Chávez, puesto a soñar despierto, fue superlativamente maniaco: una vez imaginó un gasoducto transamazónico que jamás llegó a construirse pero que enriqueció indeciblemente a avispadísimos proyectistas brasileños, bolivianos, paraguayos y argentinos. El demencial proyecto que, de haberse realizado, habría afectado irreversiblemente el sistema climático de la Amazonía, llegó a conocerse burlonamente como el “gasoducto Fitzcarraldo”. La hubris autodrestructiva de Chávez lo llevó a expropiar inconducentemente el aparato agroalimentario privado y a desmantelar la empresa familiar, Petróleos de Venezuela, despidiendo de un plumazo a más de 20.000 imprescindibles expertos petroleros solo por ser opositores.
Son gobiernos, en fin, dispuestos a todo en temporada de precios altos (instaurar un mitológico “socialismo del siglo XXI” a golpes de chequera, por ejemplo) y prestos a culpar a los gringos y su proterva conspiración del fracking, en tiempo de vacas flacas, tal como hace Nicolás Maduro, ahora que, inescapablemente, debe afrontar (y en fase depresiva) una cuota anual de deuda externa que se cuenta en miles de millones de dólares. Todo lo malo de un petroestado es peor cuando no avizora un alza del precio del crudo y se exculpa a sí mismo llamándose socialista.

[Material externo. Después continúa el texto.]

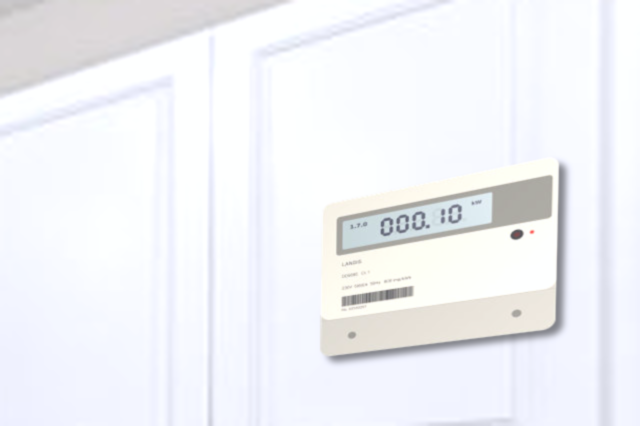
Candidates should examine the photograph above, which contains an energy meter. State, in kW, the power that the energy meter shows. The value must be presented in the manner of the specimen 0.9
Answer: 0.10
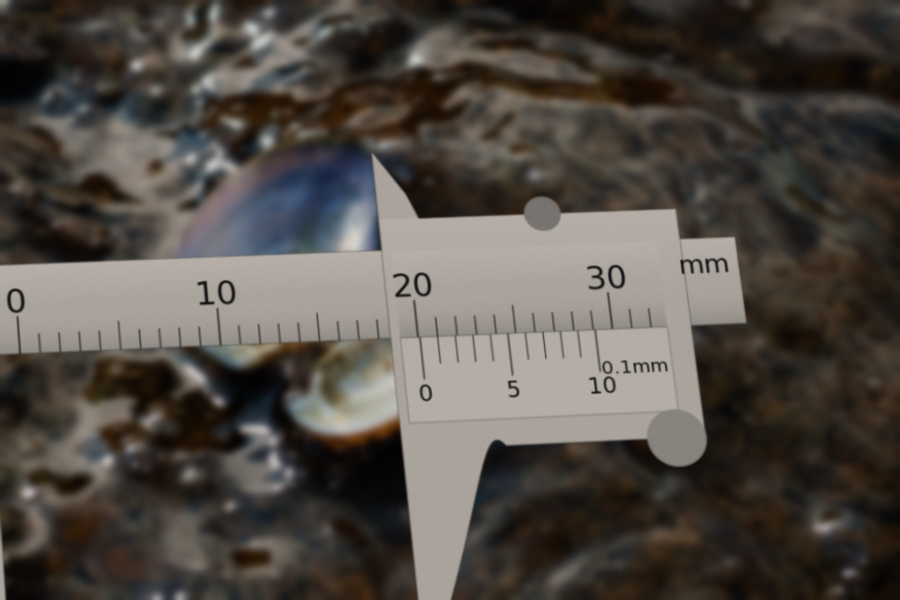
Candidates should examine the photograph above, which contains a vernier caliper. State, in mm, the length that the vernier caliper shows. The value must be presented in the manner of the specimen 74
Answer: 20.1
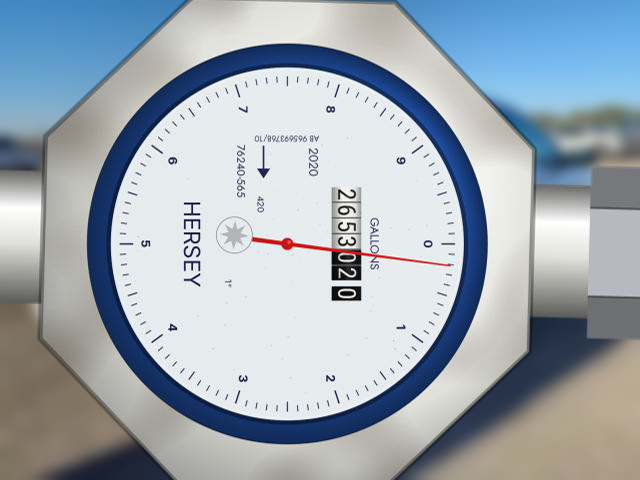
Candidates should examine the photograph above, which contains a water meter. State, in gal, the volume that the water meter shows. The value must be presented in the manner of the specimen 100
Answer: 2653020.2
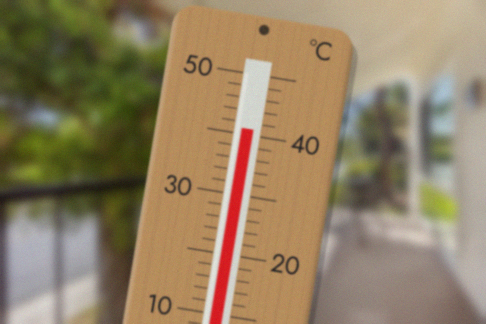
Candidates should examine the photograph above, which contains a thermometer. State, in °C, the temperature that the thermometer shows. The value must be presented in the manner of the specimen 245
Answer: 41
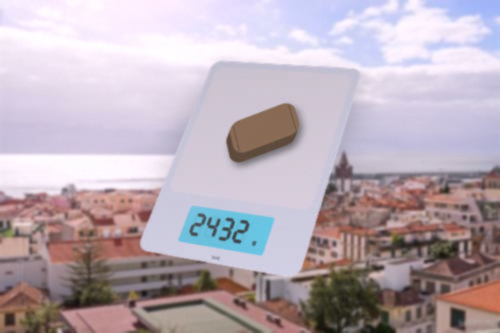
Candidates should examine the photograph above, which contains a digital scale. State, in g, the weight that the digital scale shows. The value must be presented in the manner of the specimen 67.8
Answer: 2432
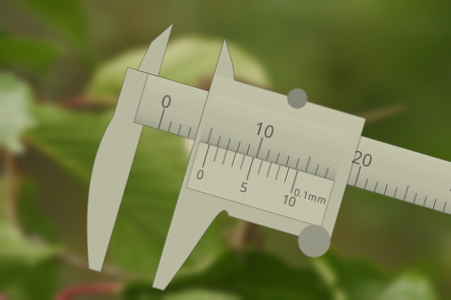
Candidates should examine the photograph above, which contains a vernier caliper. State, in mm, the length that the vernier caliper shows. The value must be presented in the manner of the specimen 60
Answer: 5.2
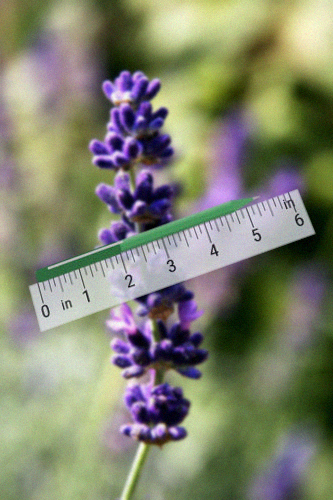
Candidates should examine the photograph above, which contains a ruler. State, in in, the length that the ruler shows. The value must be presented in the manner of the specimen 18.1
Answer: 5.375
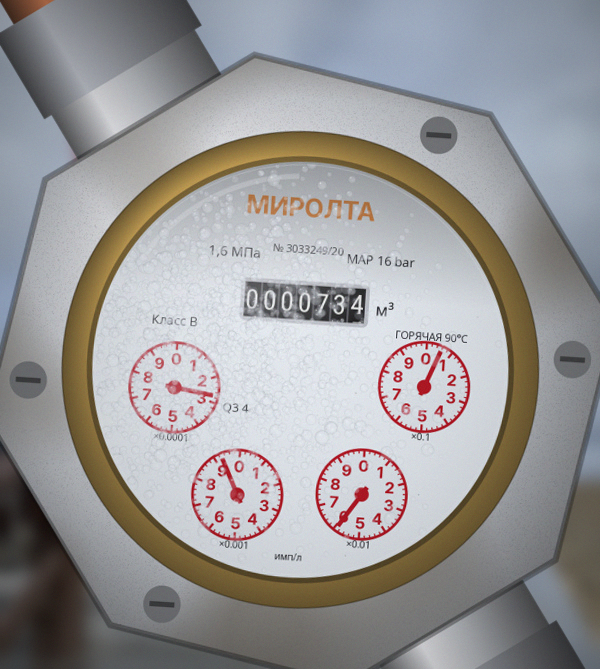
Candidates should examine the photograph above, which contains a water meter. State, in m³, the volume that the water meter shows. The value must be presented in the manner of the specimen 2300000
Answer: 734.0592
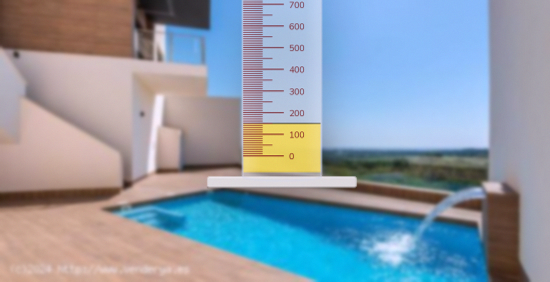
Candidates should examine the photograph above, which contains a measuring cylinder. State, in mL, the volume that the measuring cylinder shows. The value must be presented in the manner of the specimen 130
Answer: 150
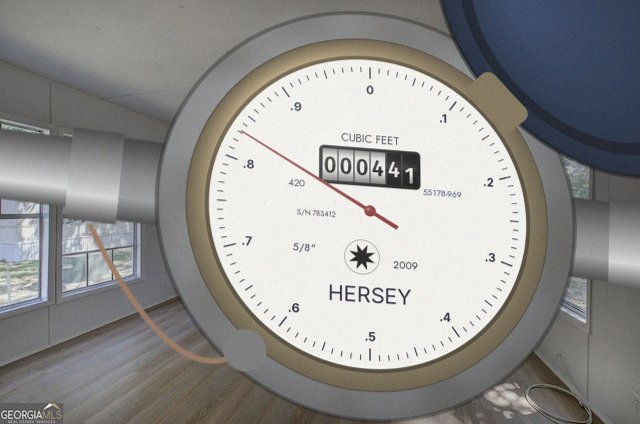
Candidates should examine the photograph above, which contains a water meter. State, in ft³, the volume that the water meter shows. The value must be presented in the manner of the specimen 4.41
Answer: 440.83
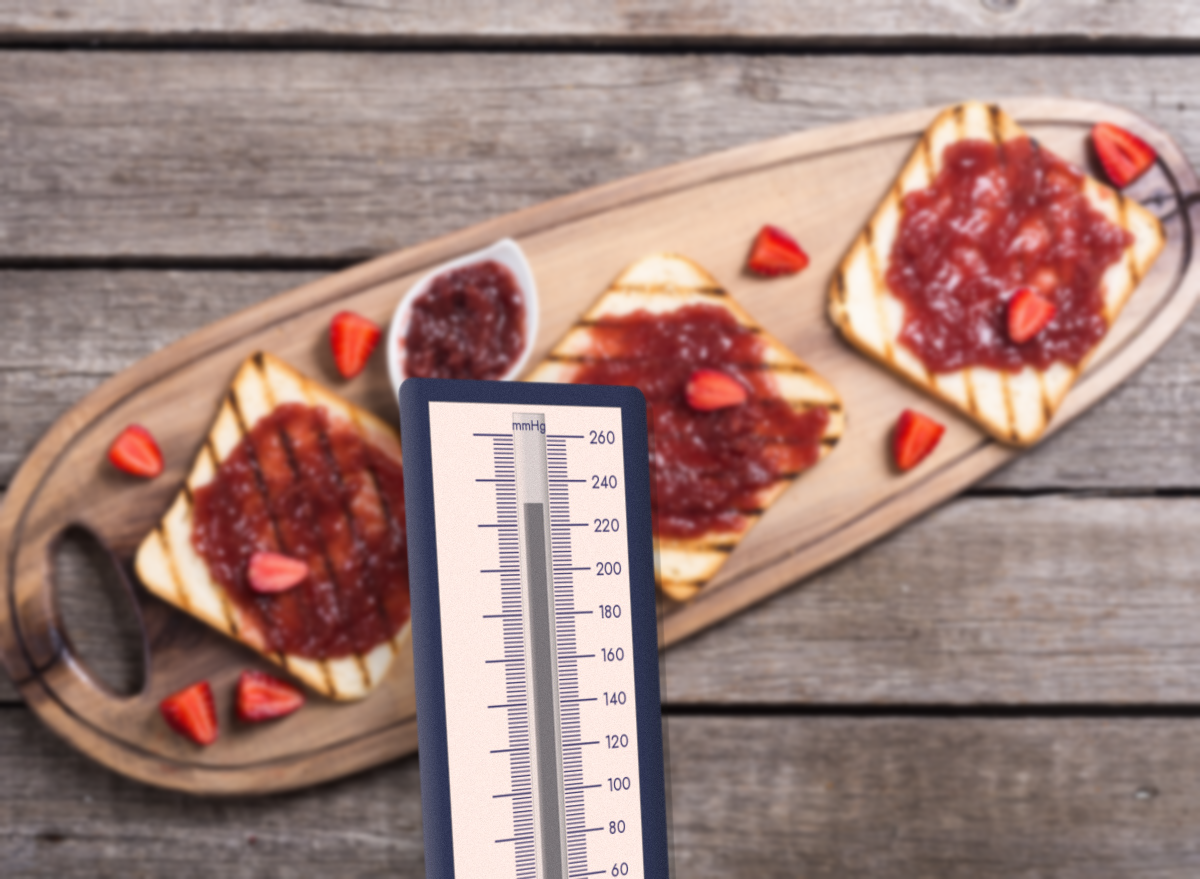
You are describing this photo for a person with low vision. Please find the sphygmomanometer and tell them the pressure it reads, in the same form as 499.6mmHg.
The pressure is 230mmHg
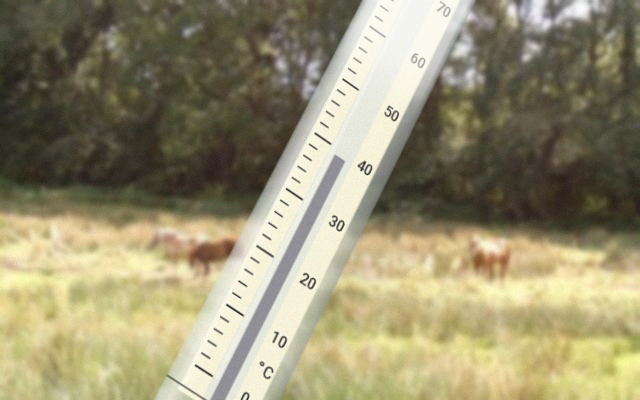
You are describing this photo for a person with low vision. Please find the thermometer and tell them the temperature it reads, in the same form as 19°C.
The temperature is 39°C
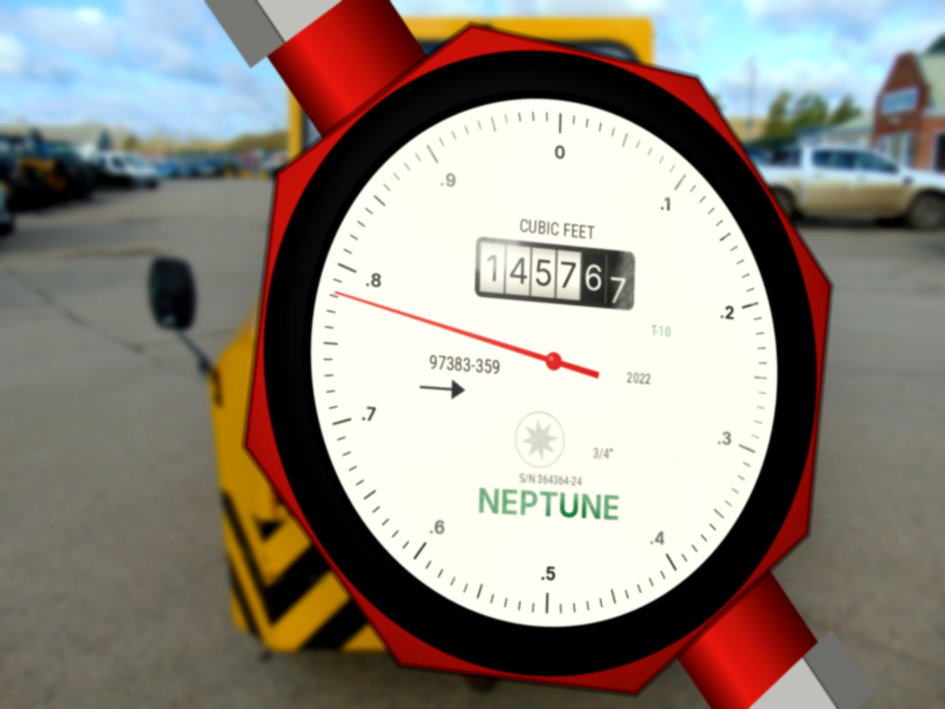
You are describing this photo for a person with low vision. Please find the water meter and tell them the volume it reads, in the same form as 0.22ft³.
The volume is 145766.78ft³
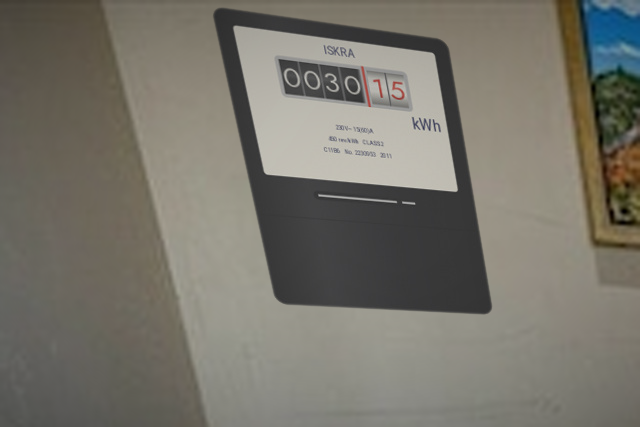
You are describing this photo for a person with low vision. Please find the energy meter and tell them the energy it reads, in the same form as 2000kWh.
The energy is 30.15kWh
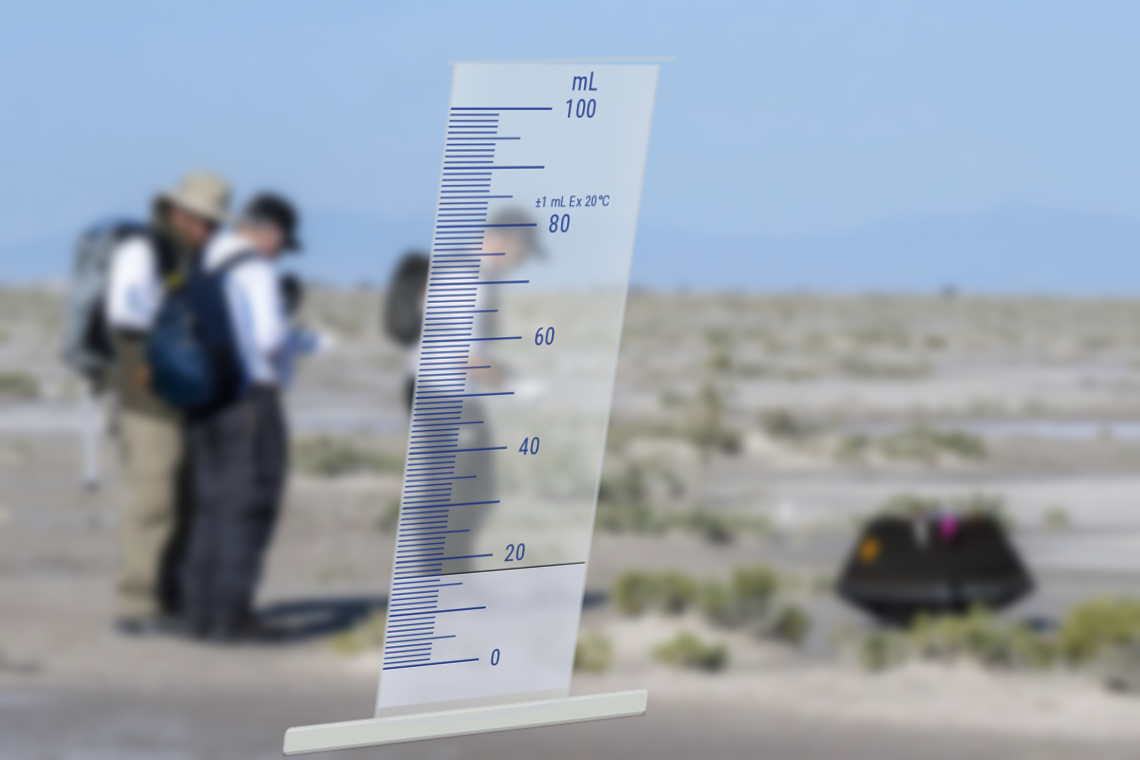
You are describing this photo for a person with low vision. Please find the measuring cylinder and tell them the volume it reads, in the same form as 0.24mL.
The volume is 17mL
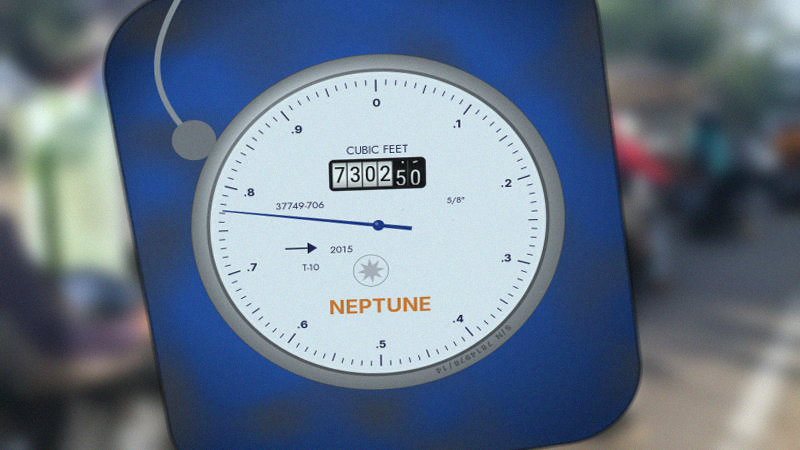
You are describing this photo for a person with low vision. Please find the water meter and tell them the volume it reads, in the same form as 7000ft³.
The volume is 730249.77ft³
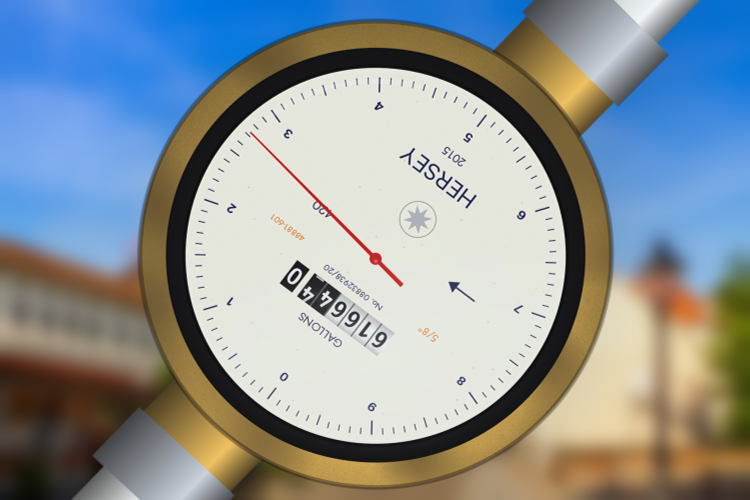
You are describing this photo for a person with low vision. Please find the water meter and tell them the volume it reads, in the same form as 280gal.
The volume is 6166442.7gal
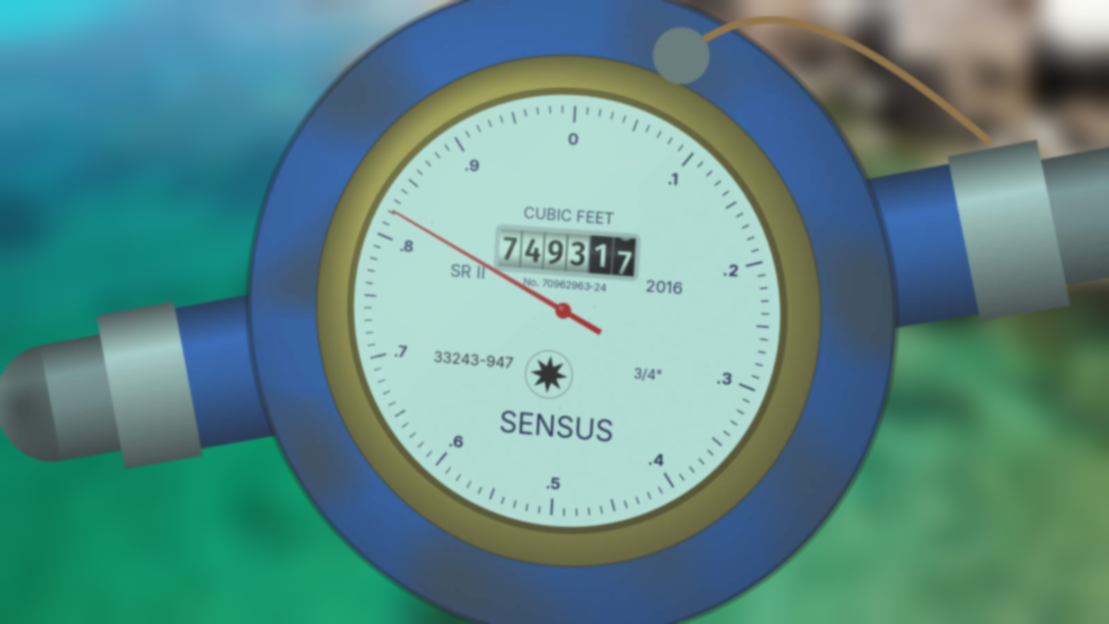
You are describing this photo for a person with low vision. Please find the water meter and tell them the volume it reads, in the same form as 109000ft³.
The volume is 749316.82ft³
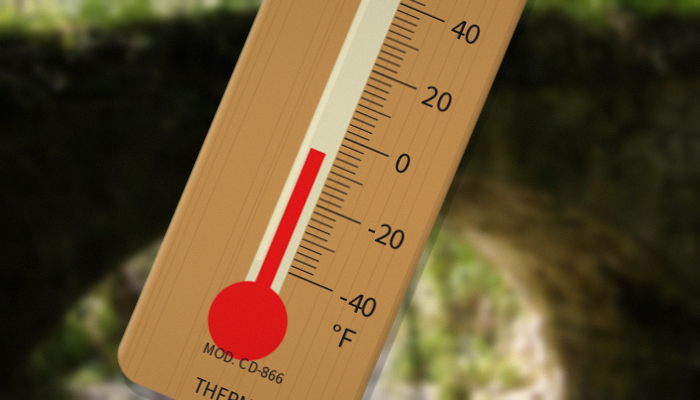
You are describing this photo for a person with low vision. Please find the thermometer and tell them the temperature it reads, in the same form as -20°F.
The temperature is -6°F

Es descorazonador advertir que los petroestados no críen ciudadanos sino súbditos cazadores de la renta petrolera que se reclutan en todos los estratos sociales: desde los buhoneros revendedores de productos subsidiados y los grandes contrabandistas de extracción de gasolina subsidiada (¡la más barata del planeta!), muchos de ellos militares gobernadores de estados fronterizos con Colombia, pasando por la banca privada más vivaracha del hemisferio, hasta llegar a los enchufados magos del comercio exterior, dedicados al negocio de obtener, dolosamente, dólares baratos para importar con sobreprecio toneladas de alimentos en estado de descomposición.
De esta corruptora sujeción a la dádiva del Rey Petroestado, nace, quizá, la paciente aquiescencia con que los venezolanos más pobres han sobrellevado lustros de escasez y vejamen, sin dejar por ello de votar al chavismo. Pese a la coerción que obliga a militar en el Partido y vestir franela roja a cambio de un magro subsidio directo en efectivo, cada quien se siente agradecido, y hasta privilegiado, por las migajas que le arrojan, aunque la muerte aceche, día y noche, en cada barriada del segundo país más violento del hemisferio.
¿Tendrá algún día fin este dantesco ciclo? Los optimistas ya hablan de una fecha: cuando prospere el consenso mundial contra el cambio climático y se halle una forma de generar energía distinta al petróleo.
Pero, según reza un dicho premoderno: “Mientras crece el pasto, se muere el caballo”.